**TASK TO COMPLETE**. Give back every line of the material below word for word, leaving out the pictures.

-*-

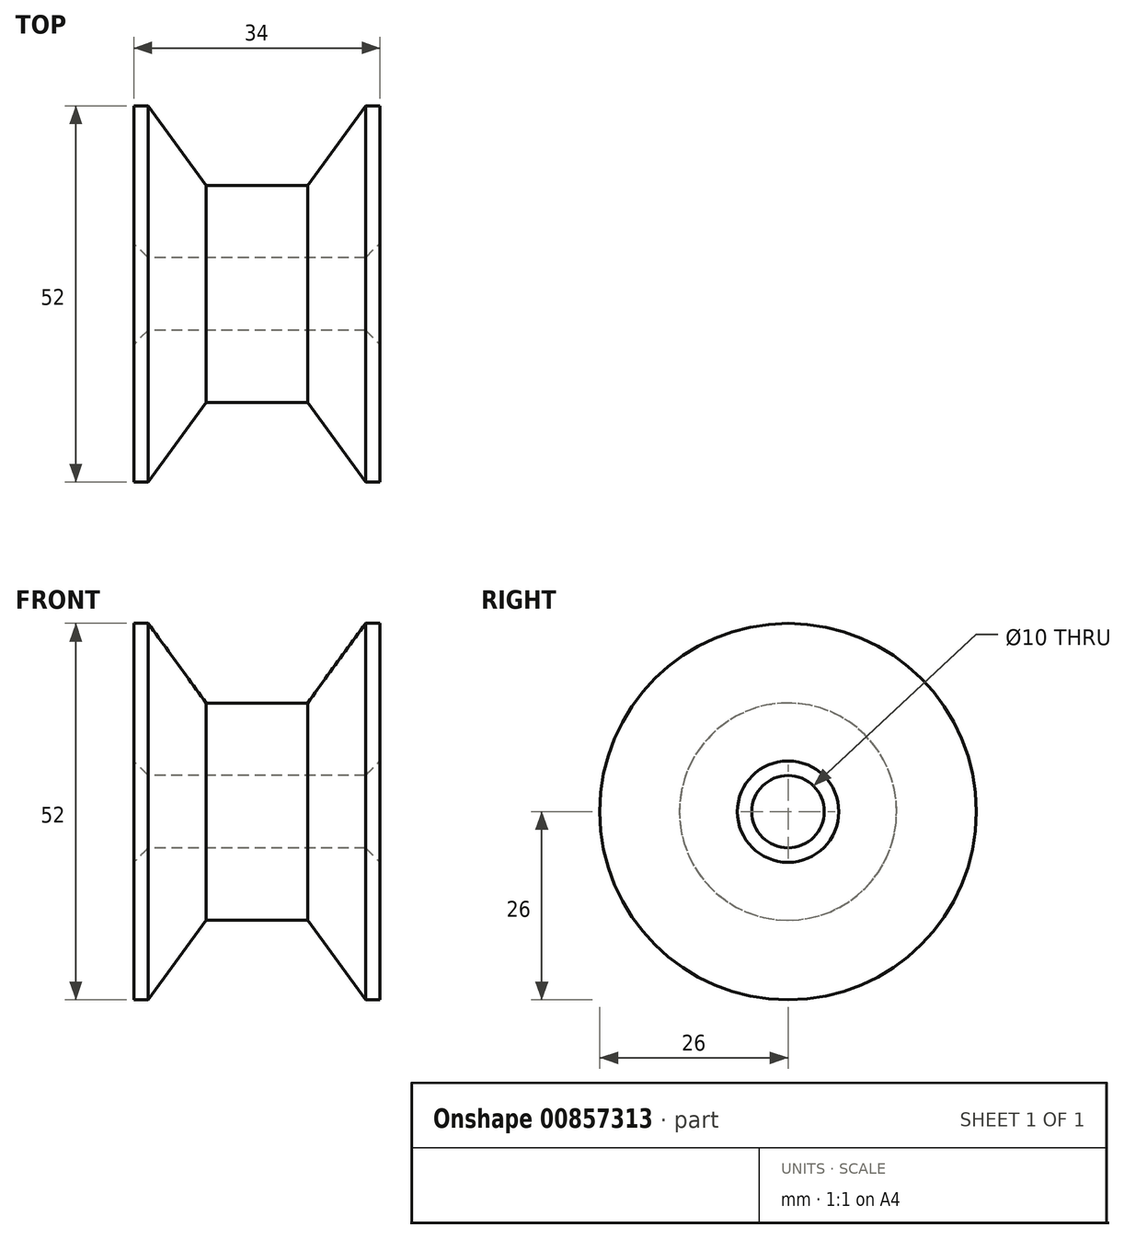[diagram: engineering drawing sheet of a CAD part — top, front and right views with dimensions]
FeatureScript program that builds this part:
annotation { "Feature Type Name" : "Feature", "Feature Type Description" : "" }
export const myFeature = defineFeature(function(context is Context, id is Id, definition is map)
    precondition{}
    {
        {
            var Q0;
            Q0=qCreatedBy(makeId("Front.planeOp"),FACE);
            var sketch = newSketch(context, id + "F0", { "sketchPlane" : qUnion([Q0])});
            skLineSegment(sketch, "E0", {"start": v(0, 0) * mm, "end": v(34, 0) * mm});
            skLineSegment(sketch, "E1", {"start": v(0, 5) * mm, "end": v(34, 5) * mm});
            skLineSegment(sketch, "E2", {"start": v(34, 5) * mm, "end": v(34, 26) * mm});
            skLineSegment(sketch, "E3", {"start": v(34, 26) * mm, "end": v(32, 26) * mm});
            skLineSegment(sketch, "E4", {"start": v(32, 26) * mm, "end": v(32, 15) * mm});
            skLineSegment(sketch, "E5", {"start": v(32, 15) * mm, "end": v(2, 15) * mm});
            skLineSegment(sketch, "E6", {"start": v(2, 15) * mm, "end": v(2, 26) * mm});
            skLineSegment(sketch, "E7", {"start": v(2, 26) * mm, "end": v(0, 26) * mm});
            skLineSegment(sketch, "E8", {"start": v(0, 26) * mm, "end": v(0, 5) * mm});
            skSolve(sketch);
        }
        {
            var Q0;
            Q0=makeQuery(id+"F0.imprint","IMPRINT",FACE,{"disambiguationData":[TD([[makeQuery(id+"F0.imprint","IMPRINT",EDGE,{"derivedFrom":sQuery(id+"F0.wireOp",EDGE,"E1")}),1.0]])]});
            var Q1;
            Q1=sQuery(id+"F0.wireOp",EDGE,"E0");
            revolve(context, id + "F1", {"surfaceOperationType" : NewSurfaceOperationType.NEW, "entities" : qUnion([Q0]), "axis" : qUnion([Q1]), "revolveType" : RevolveType.FULL});
        }
        {
            var Q0;
            Q0=makeQuery(id+"F1.opRevolve","SWEPT_EDGE",EDGE,{"disambiguationData":[OSD([sQuery(id+"F0.wireOp",EDGE,"E5"),sQuery(id+"F0.wireOp",EDGE,"E6")])]});
            var Q1;
            Q1=makeQuery(id+"F1.opRevolve","SWEPT_EDGE",EDGE,{"disambiguationData":[OSD([sQuery(id+"F0.wireOp",EDGE,"E4"),sQuery(id+"F0.wireOp",EDGE,"E5")])]});
            chamfer(context, id + "F2", {"entities" : qUnion([Q0, Q1]), "chamferType" : ChamferType.TWO_OFFSETS, "width1" : 11 * mm, "oppositeDirection" : false, "width2" : 8 * mm, "tangentPropagation" : true});
        }
        {
            var Q0;
            Q0=makeQuery(id+"F1.opRevolve","SWEPT_EDGE",EDGE,{"disambiguationData":[OSD([sQuery(id+"F0.wireOp",EDGE,"E1"),sQuery(id+"F0.wireOp",EDGE,"E8")])]});
            var Q1;
            Q1=makeQuery(id+"F1.opRevolve","SWEPT_EDGE",EDGE,{"disambiguationData":[OSD([sQuery(id+"F0.wireOp",EDGE,"E1"),sQuery(id+"F0.wireOp",EDGE,"E2")])]});
            chamfer(context, id + "F3", {"entities" : qUnion([Q0, Q1]), "width" : 2 * mm, "tangentPropagation" : true});
        }
    });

-*-

**RESULT FOR THIS TASK**.
[diagram: engineering drawing sheet of a CAD part — top, front and right views with dimensions]
FeatureScript program that builds this part:
annotation { "Feature Type Name" : "Feature", "Feature Type Description" : "" }
export const myFeature = defineFeature(function(context is Context, id is Id, definition is map)
    precondition{}
    {
        {
            var Q0;
            Q0=qCreatedBy(makeId("Front.planeOp"),FACE);
            var sketch = newSketch(context, id + "F0", { "sketchPlane" : qUnion([Q0])});
            skLineSegment(sketch, "E0", {"start": v(0, 0) * mm, "end": v(34, 0) * mm});
            skLineSegment(sketch, "E1", {"start": v(0, 5) * mm, "end": v(34, 5) * mm});
            skLineSegment(sketch, "E2", {"start": v(34, 5) * mm, "end": v(34, 26) * mm});
            skLineSegment(sketch, "E3", {"start": v(34, 26) * mm, "end": v(32, 26) * mm});
            skLineSegment(sketch, "E4", {"start": v(32, 26) * mm, "end": v(32, 15) * mm});
            skLineSegment(sketch, "E5", {"start": v(32, 15) * mm, "end": v(2, 15) * mm});
            skLineSegment(sketch, "E6", {"start": v(2, 15) * mm, "end": v(2, 26) * mm});
            skLineSegment(sketch, "E7", {"start": v(2, 26) * mm, "end": v(0, 26) * mm});
            skLineSegment(sketch, "E8", {"start": v(0, 26) * mm, "end": v(0, 5) * mm});
            skSolve(sketch);
        }
        {
            var Q0;
            Q0=makeQuery(id+"F0.imprint","IMPRINT",FACE,{"disambiguationData":[TD([[makeQuery(id+"F0.imprint","IMPRINT",EDGE,{"derivedFrom":sQuery(id+"F0.wireOp",EDGE,"E1")}),1.0]])]});
            var Q1;
            Q1=sQuery(id+"F0.wireOp",EDGE,"E0");
            revolve(context, id + "F1", {"surfaceOperationType" : NewSurfaceOperationType.NEW, "entities" : qUnion([Q0]), "axis" : qUnion([Q1]), "revolveType" : RevolveType.FULL});
        }
        {
            var Q0;
            Q0=makeQuery(id+"F1.opRevolve","SWEPT_EDGE",EDGE,{"disambiguationData":[OSD([sQuery(id+"F0.wireOp",EDGE,"E5"),sQuery(id+"F0.wireOp",EDGE,"E6")])]});
            var Q1;
            Q1=makeQuery(id+"F1.opRevolve","SWEPT_EDGE",EDGE,{"disambiguationData":[OSD([sQuery(id+"F0.wireOp",EDGE,"E4"),sQuery(id+"F0.wireOp",EDGE,"E5")])]});
            chamfer(context, id + "F2", {"entities" : qUnion([Q0, Q1]), "chamferType" : ChamferType.TWO_OFFSETS, "width1" : 11 * mm, "oppositeDirection" : false, "width2" : 8 * mm, "tangentPropagation" : true});
        }
        {
            var Q0;
            Q0=makeQuery(id+"F1.opRevolve","SWEPT_EDGE",EDGE,{"disambiguationData":[OSD([sQuery(id+"F0.wireOp",EDGE,"E1"),sQuery(id+"F0.wireOp",EDGE,"E8")])]});
            var Q1;
            Q1=makeQuery(id+"F1.opRevolve","SWEPT_EDGE",EDGE,{"disambiguationData":[OSD([sQuery(id+"F0.wireOp",EDGE,"E1"),sQuery(id+"F0.wireOp",EDGE,"E2")])]});
            chamfer(context, id + "F3", {"entities" : qUnion([Q0, Q1]), "width" : 2 * mm, "tangentPropagation" : true});
        }
    });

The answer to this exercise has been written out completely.